Does ElasticSearch support Unicode / Chinese?

kerwin picture kerwin · Nov 11, 2013 · Viewed 8.1k times · Source

I am doing text searching via ElasticSearch, and There is a problem on querying with term type. What I am doing below is basically,

  1. Add a document with Chinese string (你好).
  2. Querying with text method, and it return the document.
  3. Querying with term method, return nothing.

So, Why it's happen? and how to resolve it.

➜  curl -XPOST 'http://localhost:9200/test/test/' -d '{ "name" : "你好" }'

{
  "ok": true,
  "_index": "test",
  "_type": "test",
  "_id": "VdV8K26-QyiSCvDrUN00Nw",
  "_version": 1
}

➜  curl -XGET 'http://localhost:9200/test/test/_mapping?pretty=1'

{
  "test" : {
    "properties" : {
      "name" : {
        "type" : "string"
      }
    }
  }
}

➜  curl -XGET 'http://localhost:9200/test/test/_search?pretty=1'

{
  "took": 1,
  "timed_out": false,
  "_shards": {
    "total": 5,
    "successful": 5,
    "failed": 0
  },
  "hits": {
    "total": 1,
    "max_score": 1.0,
    "hits": [
      {
        "_index": "test",
        "_type": "test",
        "_id": "VdV8K26-QyiSCvDrUN00Nw",
        "_score": 1.0,
        "_source": {
          "name": "你好"
        }
      }
    ]
  }
}

➜  curl -XGET 'http://localhost:9200/test/test/_search?pretty=1' -d '{
  "query": {
    "text": {
      "name": "你好"
    }
  }
}'

{
  "took": 2,
  "timed_out": false,
  "_shards": {
    "total": 5,
    "successful": 5,
    "failed": 0
  },
  "hits": {
    "total": 1,
    "max_score": 0.8838835,
    "hits": [
      {
        "_index": "test",
        "_type": "test",
        "_id": "VdV8K26-QyiSCvDrUN00Nw",
        "_score": 0.8838835,
        "_source": {
          "name": "你好"
        }
      }
    ]
  }
}

➜  curl -XGET 'http://localhost:9200/test/test/_search?pretty=1' -d '{
  "query": {
    "term": {
      "name": "你好"
    }
  }
}'

{
  "took" : 2,
  "timed_out" : false,
  "_shards" : {
    "total" : 5,
    "successful" : 5,
    "failed" : 0
  },
  "hits" : {
    "total" : 0,
    "max_score" : null,
    "hits" : [ ]
  }
}

Answer

Torsten Engelbrecht picture Torsten Engelbrecht · Nov 11, 2013

From the ElasticSearch docs about term query:

Matches documents that have fields that contain a term (not analyzed).
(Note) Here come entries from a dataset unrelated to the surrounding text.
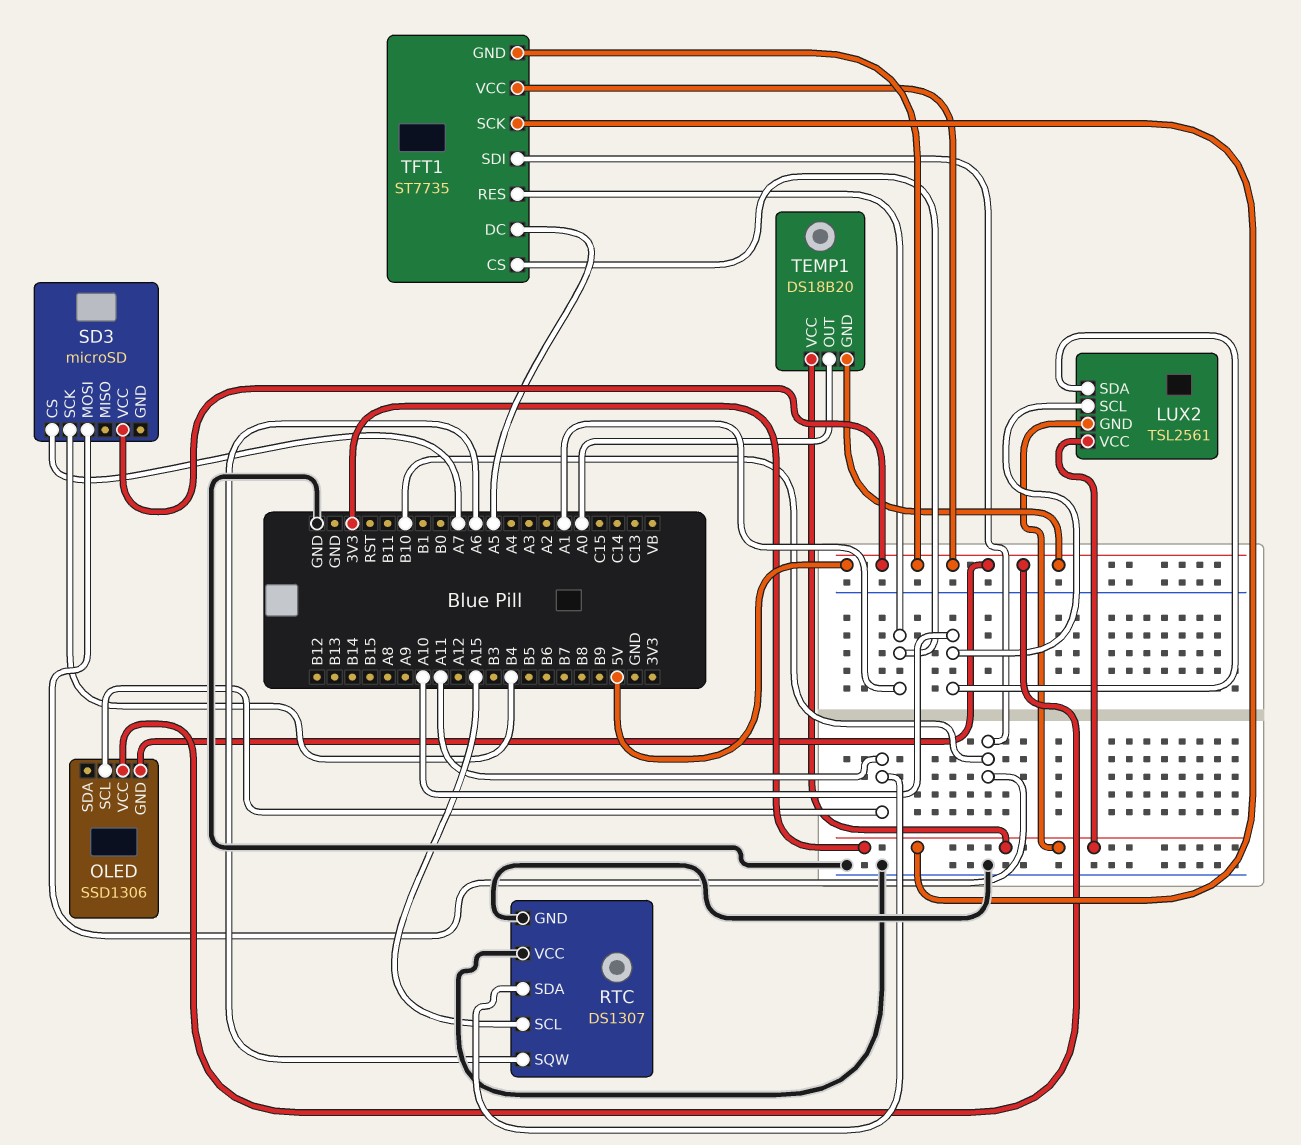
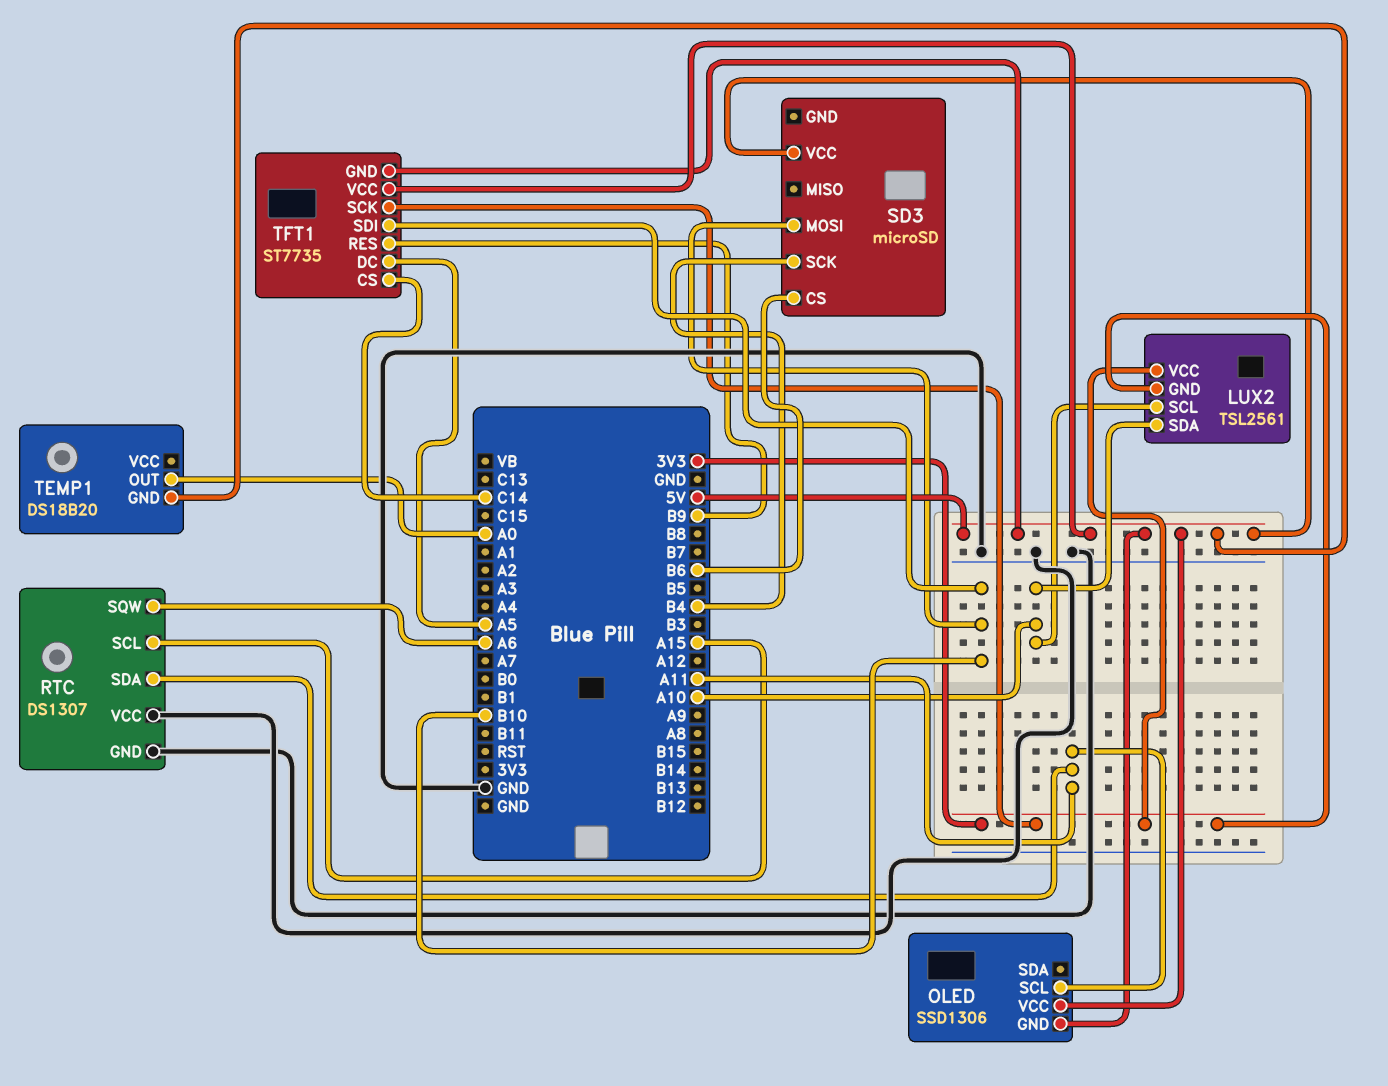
SD3 pin CS: A7 -> B6
TEMP1 pin VCC: 3V3 -> none
TFT1 pin CS: A1 -> C14
TFT1 pin RES: A1 -> B9

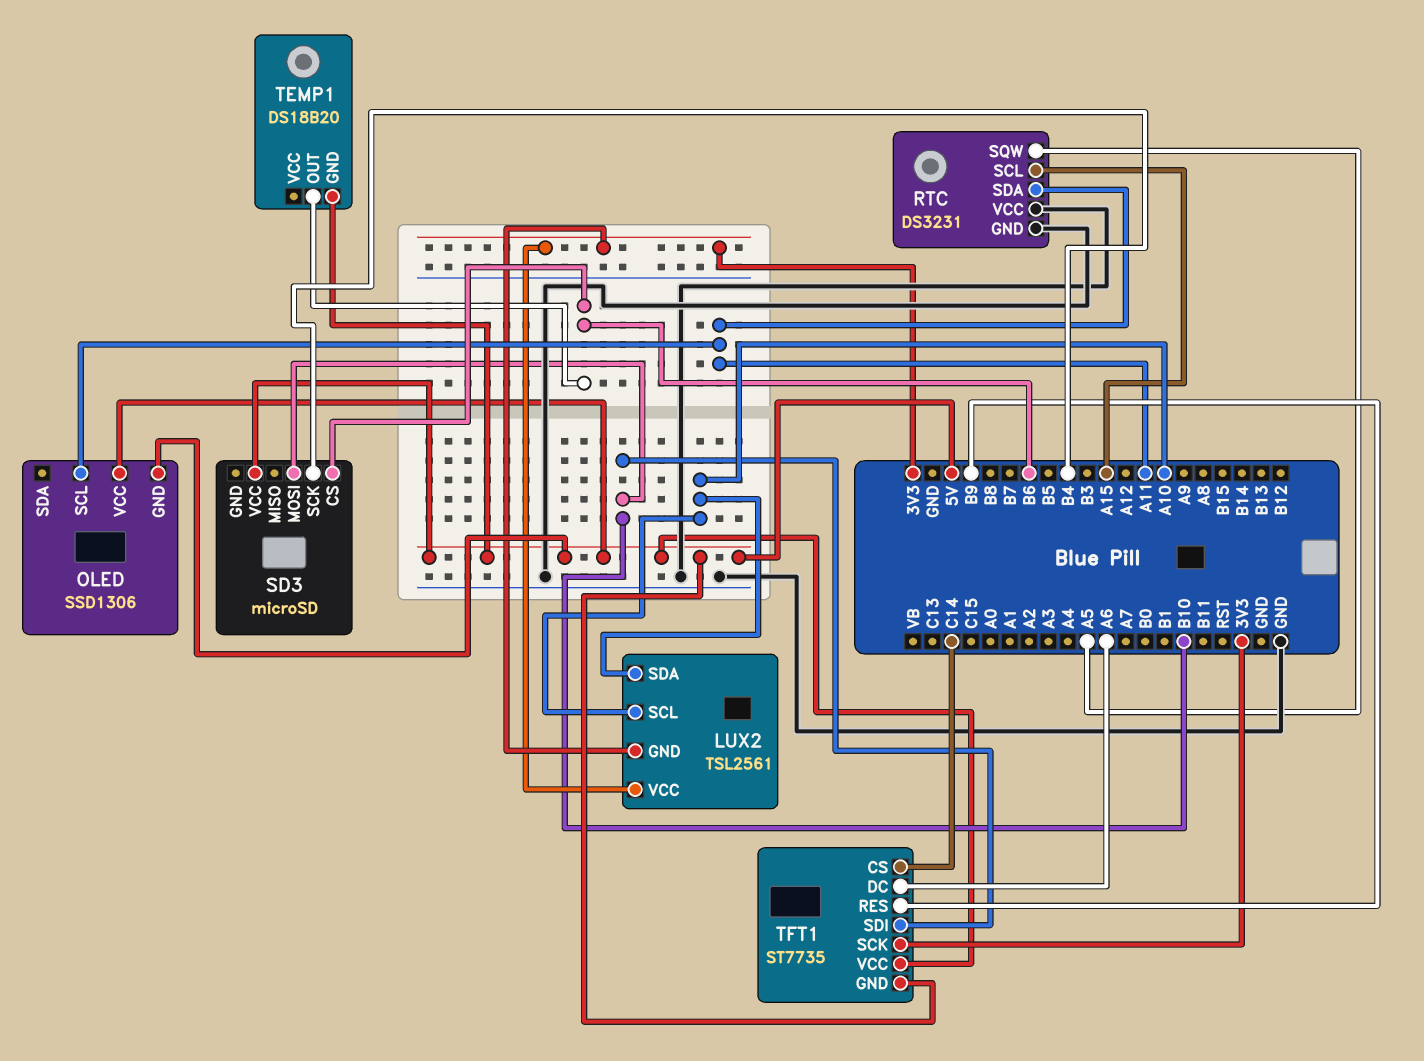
RTC: DS1307 -> DS3231
RTC pin SQW: A6 -> A5
TEMP1 pin OUT: A0 -> B6
TFT1 pin DC: A5 -> A6

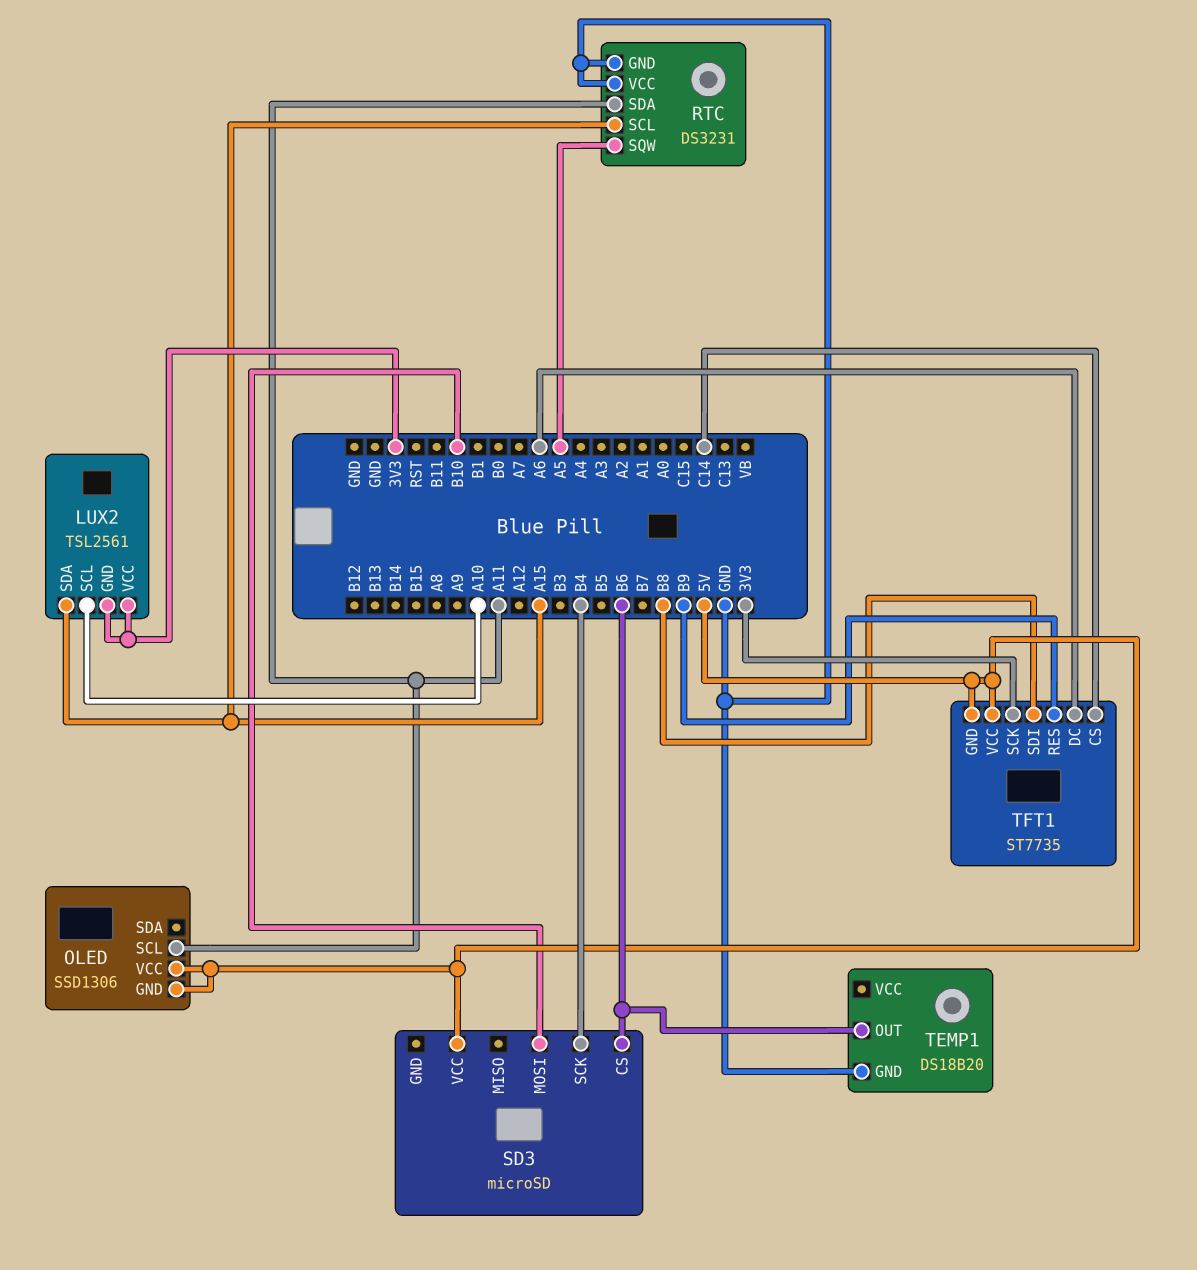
LUX2 pin SDA: A10 -> A15
TEMP1 pin GND: 5V -> GND
TFT1 pin SDI: B10 -> B8

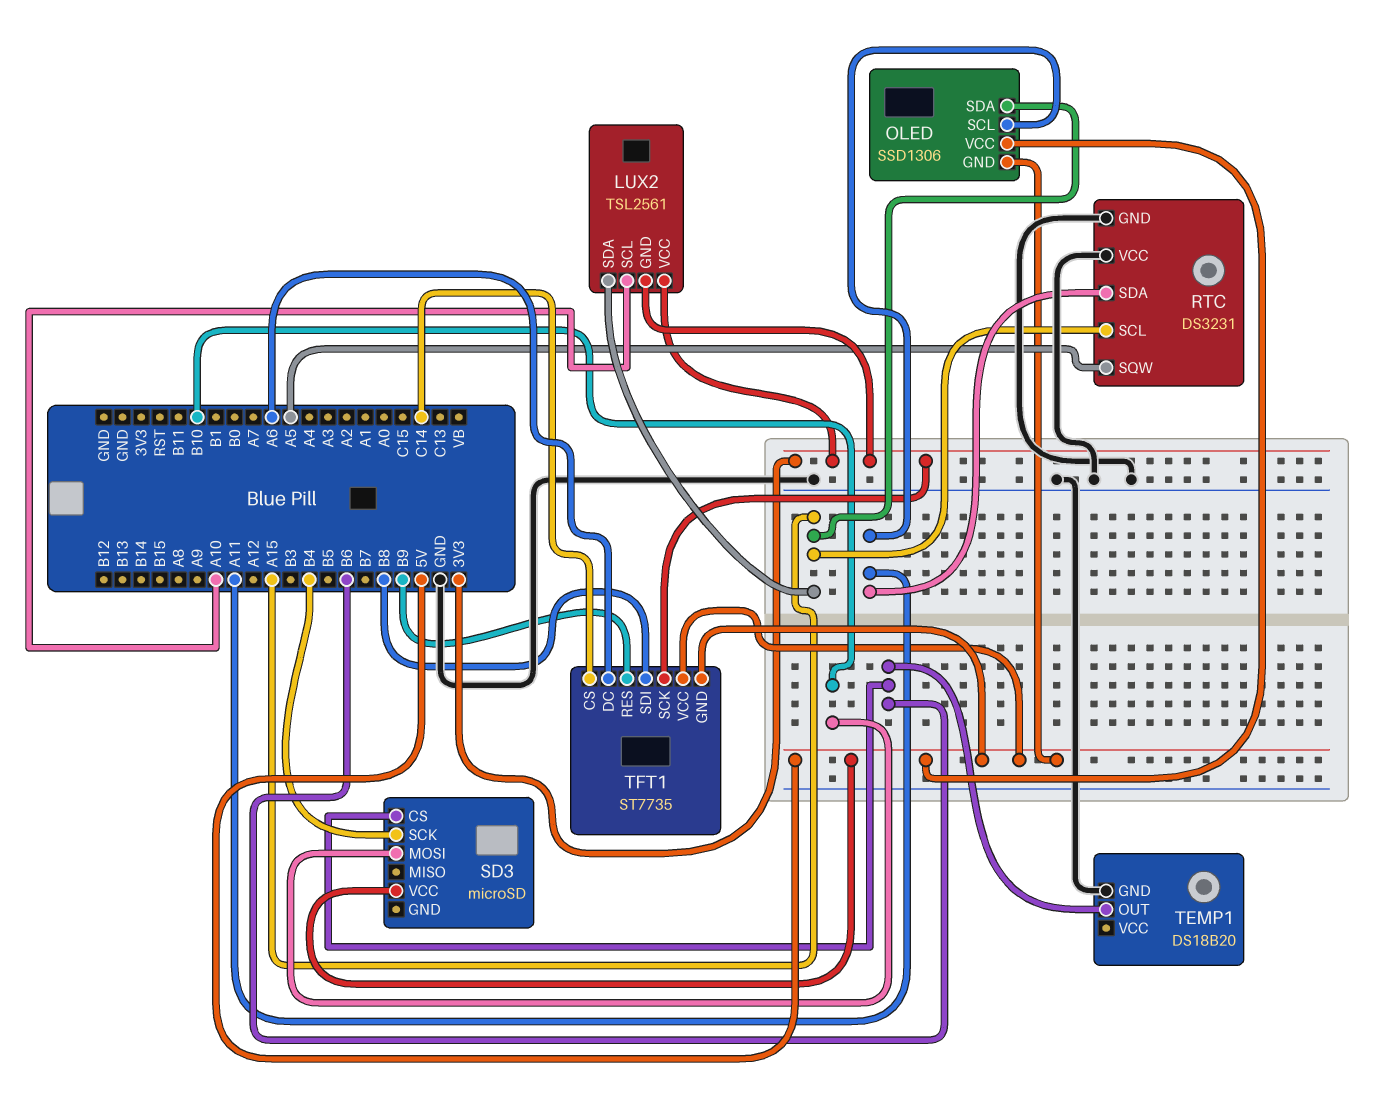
OLED pin SDA: none -> A15

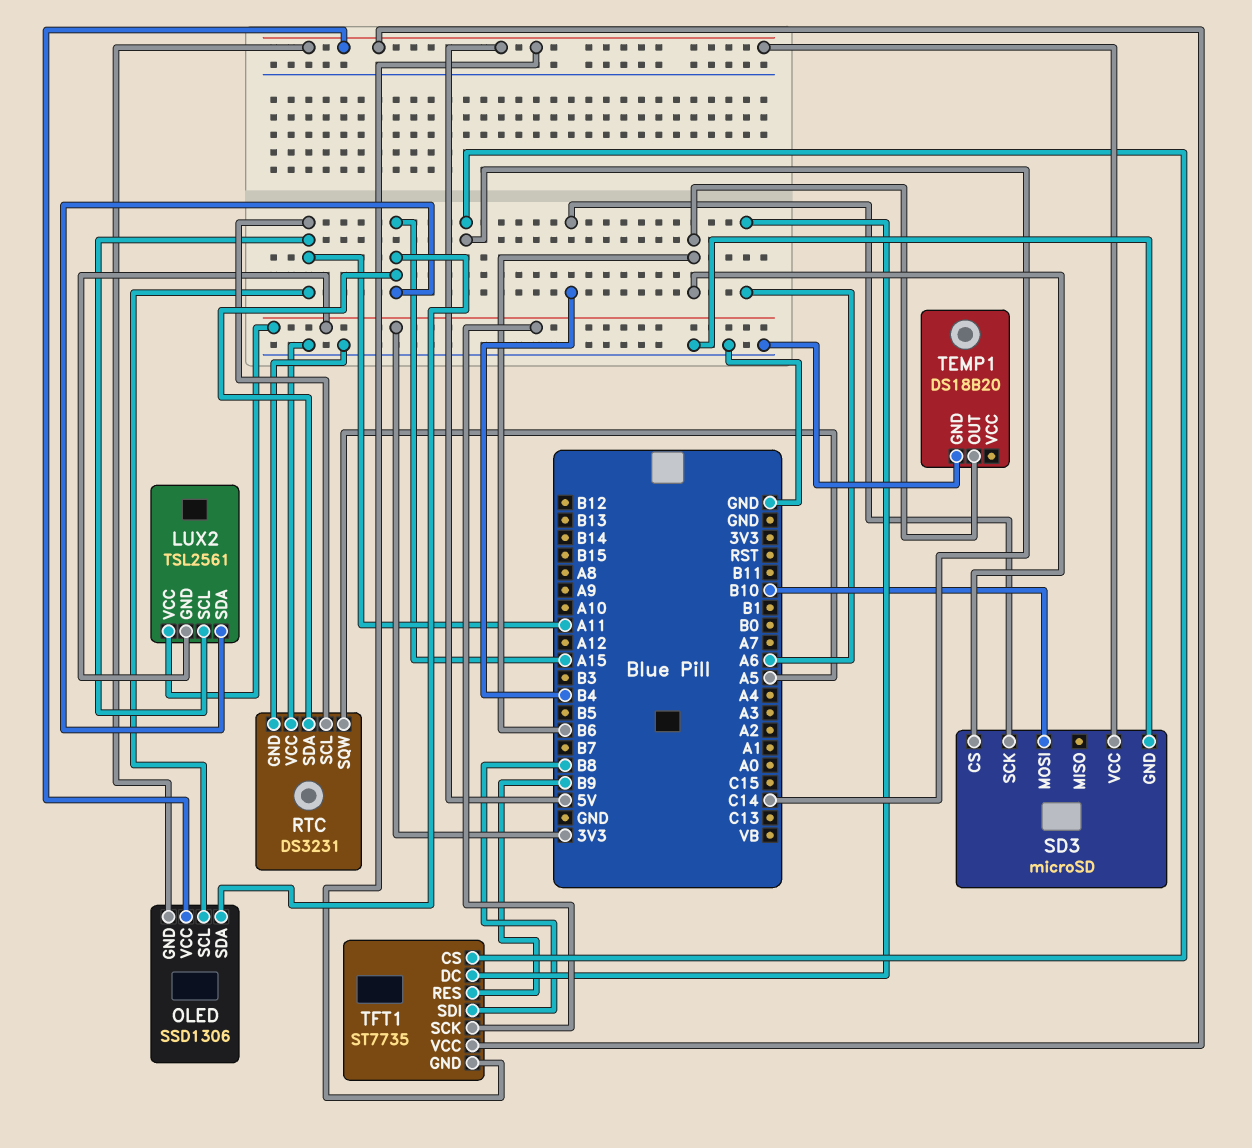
LUX2 pin SCL: A10 -> A11
RTC pin SCL: A15 -> A11
RTC pin SDA: A11 -> A15
SD3 pin GND: none -> GND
The name field is analyzed by default, so it can not be found by a term query (only finds not analyzed fields). You can try it and index another document with a different name (not Chinese) and it can also not be found by the term query. If you are now wondering why following search query return results though:

curl -XGET 'http://localhost:9200/test/test/_search?pretty=1' -d '{"query" : {"term" : { "name" : "好" }}}'

Its because each token is a not analyzed term for that matter. If you would index a document with the name "你好吗", you would also not find documents containing "好吗" or "你好", but you could find documents containing "你", "好" or "吗" with a term query.

For Chinese you might need to pay special attention to the analyzer used. For me the standard analyzer seems good enough though (tokenize Chinese phrases on character by character basis, rather than space).